TRAMA
Il maresciallo Antonio Carotenuto, inviato in un paesino abruzzese, non è vaccinato dal fascino femminile: due donne, la levatrice e la “bersagliera” si giocano il suo cuore.
RECENSIONI
Nei pieni anni Cinquanta Luigi Comencini sforna uno dei maggiori successi commerciali del nostro cinema (due sequel, uno firmato Dino Risi); ma quale ricetta per la travolgente approvazione del pubblico? Oltre ad essere la pietra angolare della commedia all’italiana (ma questo si dirà in seguito), PANE, AMORE E FANTASIA è la coniugazione, troppo bilanciata per essere casuale, del bagaglio neorealista con una comicità di marchio popolare; un’umanità distesa sul brullo meridione crepita al sole di Sagliena, paesino dove i più poveri non possiedono neanche le scarpe. Più che corteggiare l’occhio della massa, il film regala il grimaldello dell’evasione (alle spalle: uno stento chiamato dopoguerra) senza l’ipocrisia di distogliere lo sguardo dal punto di partenza. Ebbene la miseria esiste (“Cosa mangiate?” – “Pane...”) ma esiste anche la speranza (“Pane e cosa?” – “Pane e fantasia, marescià...”), che domanda soltanto di essere assecondata (“Buon appetito!”). Se la trama è esile come una corda di violino, questa non smette mai di tessere una personale melodia; se i personaggi sono squisitamente stereotipi (lo straniero, la paesana, la cretineria dell’appuntato) gli diamo atto che non sbadigliano mai, mantenendosi aggressivi o felicemente interagenti tra loro. Un simbolismo semplice ma efficace si affanna sulla costruzione dell’icona: la Lollo ci mette sé stessa (“all’epoca ero un po’ selvaggia”) e lancia un personalissimo look a cavallo dell’asinello; De Sica denigra bonariamente l’autorità nell’esplosione di umorismo sornione. E’ il loro gioco a due, al centro del gradevole girotondo, a costituire tuttora l’anima e la carne di un’opera che ha vinto la prova del tempo. Quando l’italica commedia non si chiamava ancora Ponti o Pellegrini (né tantomeno un altro De Sica, molto ma molto diverso) e scioglieva per davvero lo sguardo del pubblico, concedendo alla richiesta della pupilla illuminante assoluzione. Erano tutti più ingenui? Il film oltrepassò in disinvoltura i confini della penisola (osannato, tra gli altri, dalla Regina Elisabetta, Perón ed Eisenhower), il culmine dell’applausometro per una volta qualcosa dovrà pur significare...
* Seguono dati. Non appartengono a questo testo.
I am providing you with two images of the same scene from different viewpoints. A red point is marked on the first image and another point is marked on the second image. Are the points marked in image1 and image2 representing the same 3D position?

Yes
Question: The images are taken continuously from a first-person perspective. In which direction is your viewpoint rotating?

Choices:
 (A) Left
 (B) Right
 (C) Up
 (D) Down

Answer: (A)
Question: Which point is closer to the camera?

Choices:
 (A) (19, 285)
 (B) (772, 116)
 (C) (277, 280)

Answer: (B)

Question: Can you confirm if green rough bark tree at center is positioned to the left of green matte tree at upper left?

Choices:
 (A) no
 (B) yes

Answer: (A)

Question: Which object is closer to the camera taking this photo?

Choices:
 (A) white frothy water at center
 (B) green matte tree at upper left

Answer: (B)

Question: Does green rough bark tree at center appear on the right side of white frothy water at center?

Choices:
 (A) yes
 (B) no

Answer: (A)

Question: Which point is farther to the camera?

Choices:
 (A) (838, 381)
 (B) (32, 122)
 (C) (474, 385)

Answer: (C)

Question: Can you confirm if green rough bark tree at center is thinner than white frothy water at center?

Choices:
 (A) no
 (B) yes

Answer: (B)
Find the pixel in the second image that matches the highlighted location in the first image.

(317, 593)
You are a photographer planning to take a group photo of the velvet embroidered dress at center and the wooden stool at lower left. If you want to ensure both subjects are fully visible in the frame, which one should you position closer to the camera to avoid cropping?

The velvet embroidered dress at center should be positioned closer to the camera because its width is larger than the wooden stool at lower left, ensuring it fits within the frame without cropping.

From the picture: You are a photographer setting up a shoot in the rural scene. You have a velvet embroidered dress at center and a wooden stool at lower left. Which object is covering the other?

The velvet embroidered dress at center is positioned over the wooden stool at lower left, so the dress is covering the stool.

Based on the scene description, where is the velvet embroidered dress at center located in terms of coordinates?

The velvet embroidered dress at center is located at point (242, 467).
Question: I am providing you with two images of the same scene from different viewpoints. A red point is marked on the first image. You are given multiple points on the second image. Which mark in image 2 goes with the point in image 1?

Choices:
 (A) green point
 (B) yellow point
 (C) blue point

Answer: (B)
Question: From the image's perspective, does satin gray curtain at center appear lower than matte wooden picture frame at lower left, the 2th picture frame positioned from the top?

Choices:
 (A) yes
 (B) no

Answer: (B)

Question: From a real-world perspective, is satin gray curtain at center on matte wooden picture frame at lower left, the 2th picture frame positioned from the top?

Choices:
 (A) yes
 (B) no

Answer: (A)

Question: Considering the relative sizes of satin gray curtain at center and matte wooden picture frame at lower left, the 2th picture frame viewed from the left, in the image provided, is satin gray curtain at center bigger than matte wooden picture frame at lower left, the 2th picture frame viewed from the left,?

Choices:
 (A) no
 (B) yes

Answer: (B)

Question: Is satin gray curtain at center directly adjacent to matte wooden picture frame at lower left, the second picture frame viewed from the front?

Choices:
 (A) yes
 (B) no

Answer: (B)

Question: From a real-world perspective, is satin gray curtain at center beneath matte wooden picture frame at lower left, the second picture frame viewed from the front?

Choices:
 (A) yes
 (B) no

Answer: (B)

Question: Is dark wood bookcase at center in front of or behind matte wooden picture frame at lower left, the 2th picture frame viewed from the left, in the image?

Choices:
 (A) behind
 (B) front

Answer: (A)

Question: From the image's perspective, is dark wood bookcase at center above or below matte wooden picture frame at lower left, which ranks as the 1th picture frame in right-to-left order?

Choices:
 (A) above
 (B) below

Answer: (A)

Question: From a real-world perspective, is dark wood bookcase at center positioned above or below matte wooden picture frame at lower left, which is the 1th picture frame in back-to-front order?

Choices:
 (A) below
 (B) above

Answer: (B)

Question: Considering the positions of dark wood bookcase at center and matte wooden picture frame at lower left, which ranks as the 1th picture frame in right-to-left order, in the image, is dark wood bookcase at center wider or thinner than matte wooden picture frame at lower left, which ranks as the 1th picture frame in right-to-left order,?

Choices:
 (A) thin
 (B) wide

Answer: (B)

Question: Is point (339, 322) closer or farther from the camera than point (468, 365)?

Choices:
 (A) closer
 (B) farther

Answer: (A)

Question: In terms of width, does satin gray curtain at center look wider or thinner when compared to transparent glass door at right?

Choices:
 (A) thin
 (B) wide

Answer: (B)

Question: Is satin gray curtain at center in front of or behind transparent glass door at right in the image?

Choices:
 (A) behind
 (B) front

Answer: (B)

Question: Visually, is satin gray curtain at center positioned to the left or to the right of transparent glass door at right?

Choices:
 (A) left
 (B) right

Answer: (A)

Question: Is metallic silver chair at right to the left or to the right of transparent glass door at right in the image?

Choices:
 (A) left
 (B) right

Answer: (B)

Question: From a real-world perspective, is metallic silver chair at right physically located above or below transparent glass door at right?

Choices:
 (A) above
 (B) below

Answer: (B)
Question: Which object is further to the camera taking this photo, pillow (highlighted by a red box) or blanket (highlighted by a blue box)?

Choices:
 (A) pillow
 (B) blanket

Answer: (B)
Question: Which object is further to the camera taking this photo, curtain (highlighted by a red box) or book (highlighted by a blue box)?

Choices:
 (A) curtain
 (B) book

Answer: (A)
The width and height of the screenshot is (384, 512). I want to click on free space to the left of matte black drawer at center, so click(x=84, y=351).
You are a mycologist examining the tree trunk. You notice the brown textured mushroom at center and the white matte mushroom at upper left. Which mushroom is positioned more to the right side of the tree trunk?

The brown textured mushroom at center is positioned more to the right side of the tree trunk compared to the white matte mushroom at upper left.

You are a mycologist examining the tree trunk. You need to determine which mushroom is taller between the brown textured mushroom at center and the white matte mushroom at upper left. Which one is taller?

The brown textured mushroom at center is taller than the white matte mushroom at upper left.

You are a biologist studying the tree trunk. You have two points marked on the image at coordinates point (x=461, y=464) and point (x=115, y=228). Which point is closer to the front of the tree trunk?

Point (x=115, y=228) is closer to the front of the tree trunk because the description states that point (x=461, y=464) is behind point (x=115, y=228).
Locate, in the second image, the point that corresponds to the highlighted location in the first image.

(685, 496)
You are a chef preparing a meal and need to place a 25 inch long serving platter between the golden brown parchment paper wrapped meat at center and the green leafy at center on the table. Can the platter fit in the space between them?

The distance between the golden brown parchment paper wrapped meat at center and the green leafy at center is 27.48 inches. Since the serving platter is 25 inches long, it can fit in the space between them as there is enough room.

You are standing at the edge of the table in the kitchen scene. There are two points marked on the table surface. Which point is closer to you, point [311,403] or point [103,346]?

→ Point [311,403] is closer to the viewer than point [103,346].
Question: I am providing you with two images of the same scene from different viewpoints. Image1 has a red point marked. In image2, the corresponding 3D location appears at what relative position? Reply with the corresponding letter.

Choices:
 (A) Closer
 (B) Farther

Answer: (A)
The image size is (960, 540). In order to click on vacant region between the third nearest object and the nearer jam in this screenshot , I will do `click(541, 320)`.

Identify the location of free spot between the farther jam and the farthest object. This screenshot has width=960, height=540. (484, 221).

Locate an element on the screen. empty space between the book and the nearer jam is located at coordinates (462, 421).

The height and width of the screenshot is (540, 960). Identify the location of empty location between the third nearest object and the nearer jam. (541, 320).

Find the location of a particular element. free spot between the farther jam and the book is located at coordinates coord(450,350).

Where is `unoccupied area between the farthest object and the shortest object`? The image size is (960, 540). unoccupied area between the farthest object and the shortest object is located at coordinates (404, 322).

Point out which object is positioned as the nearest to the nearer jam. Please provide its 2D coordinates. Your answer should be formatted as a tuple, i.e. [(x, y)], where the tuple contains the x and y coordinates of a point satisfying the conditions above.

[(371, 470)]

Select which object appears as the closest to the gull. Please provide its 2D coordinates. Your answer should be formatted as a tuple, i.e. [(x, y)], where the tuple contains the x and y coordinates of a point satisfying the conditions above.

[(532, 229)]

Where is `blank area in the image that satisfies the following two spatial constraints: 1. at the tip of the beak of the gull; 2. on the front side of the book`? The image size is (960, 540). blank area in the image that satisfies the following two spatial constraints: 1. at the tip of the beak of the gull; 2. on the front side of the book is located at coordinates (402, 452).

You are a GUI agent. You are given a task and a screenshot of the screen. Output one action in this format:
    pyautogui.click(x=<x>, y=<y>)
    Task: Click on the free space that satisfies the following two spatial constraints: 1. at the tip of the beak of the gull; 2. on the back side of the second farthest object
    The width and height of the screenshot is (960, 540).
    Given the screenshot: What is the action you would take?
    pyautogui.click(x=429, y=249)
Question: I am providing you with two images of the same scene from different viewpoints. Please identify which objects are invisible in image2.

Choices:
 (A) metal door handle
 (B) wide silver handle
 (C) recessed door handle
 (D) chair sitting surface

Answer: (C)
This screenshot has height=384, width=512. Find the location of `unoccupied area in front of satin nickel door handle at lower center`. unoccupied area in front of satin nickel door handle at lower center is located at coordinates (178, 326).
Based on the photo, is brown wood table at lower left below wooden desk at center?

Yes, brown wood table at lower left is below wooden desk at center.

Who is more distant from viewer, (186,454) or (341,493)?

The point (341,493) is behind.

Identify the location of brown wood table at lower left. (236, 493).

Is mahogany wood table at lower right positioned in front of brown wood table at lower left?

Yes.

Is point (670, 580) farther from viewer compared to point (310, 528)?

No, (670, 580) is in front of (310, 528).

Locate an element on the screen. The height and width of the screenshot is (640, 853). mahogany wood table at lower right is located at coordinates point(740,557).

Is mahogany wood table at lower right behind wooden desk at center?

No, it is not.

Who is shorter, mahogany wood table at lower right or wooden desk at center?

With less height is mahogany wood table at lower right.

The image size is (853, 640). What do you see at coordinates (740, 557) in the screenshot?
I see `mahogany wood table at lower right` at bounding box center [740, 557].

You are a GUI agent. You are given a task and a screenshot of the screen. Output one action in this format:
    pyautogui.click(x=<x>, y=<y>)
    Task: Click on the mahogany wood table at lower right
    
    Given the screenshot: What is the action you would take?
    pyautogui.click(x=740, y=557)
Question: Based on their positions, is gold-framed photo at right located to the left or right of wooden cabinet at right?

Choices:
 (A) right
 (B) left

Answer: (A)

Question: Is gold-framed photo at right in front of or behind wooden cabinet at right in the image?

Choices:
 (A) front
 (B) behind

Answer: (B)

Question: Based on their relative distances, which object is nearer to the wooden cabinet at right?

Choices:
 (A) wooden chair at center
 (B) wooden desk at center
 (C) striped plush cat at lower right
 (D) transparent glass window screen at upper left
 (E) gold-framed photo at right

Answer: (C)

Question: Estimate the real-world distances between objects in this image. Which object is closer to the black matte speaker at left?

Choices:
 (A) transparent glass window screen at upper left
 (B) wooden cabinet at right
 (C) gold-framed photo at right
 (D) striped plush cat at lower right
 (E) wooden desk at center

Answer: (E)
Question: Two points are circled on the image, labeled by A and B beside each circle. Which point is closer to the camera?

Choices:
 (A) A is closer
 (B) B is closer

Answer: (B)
Opera di gran successo che segnerà le traiettorie del cinema a venire di Comencini, spesso sospeso fra l’assecondare il gusto popolare e il rimarcare un sottofondo di critica sociale: fattore coerente, del resto, con la sua convinzione che un film non è valido se non ottiene una larga risposta di pubblico. A modo suo questo film è anche un link importante con la commedia all’italiana, la naturale evoluzione del neorealismo rosa di Castellani & co. e di un suo sottogenere, “la commedia paesana”, dove il degrado, la miseria delle realtà e mentalità arretrate del nostro dopoguerra fanno (solo) da sfondo a qualche battuta, ad una manciata di buoni sentimenti e di caratterizzazioni simpatiche e a storie d’amore matarazziane ma molto meno tragiche e con paturnie, dove “il lieto fine” è dietro l’angolo. Gli spettatori non hanno certo amato questo film per la critica bonaria ai modi tipicamente pettegoli, bigotti, ignoranti delle piccole frazioni dello stivale (vizi italiani di cui si finisce per vantarsi) o per accettazione della sola “fantasia” con cui imbottire il panino data la povertà: si sono riconosciuti nel microcosmo di dialetti da nord a sud operato attraverso l’arma dei carabinieri e si sono appassionati alle (invero adorabili quanto ammiccanti) schermaglie amorose fra la “bersagliera” della Lollo (lanciata da quest’opera nella veste che è la prova del 9 nel nostro paese per un’attrice: il ruolo di paesana procace e selvaggia) e il timido personaggio veneto di “Statua”. Bisogna essere indulgenti: dopo la drammaticità dei De Sica (regista) e Rossellini, l’Italia aveva bisogno di ricostruirsi riprendendo fiducia. Interpeti tutti bravissimi, con un Gigi Reder giovanissimo, un De Sica che dà il suo benestare (essendoci) ai suoi figli artistici, una Tina Pica (“Caramella”) che regala la scena più bella, quando descrive le forme nude di “Annarella” al maresciallo.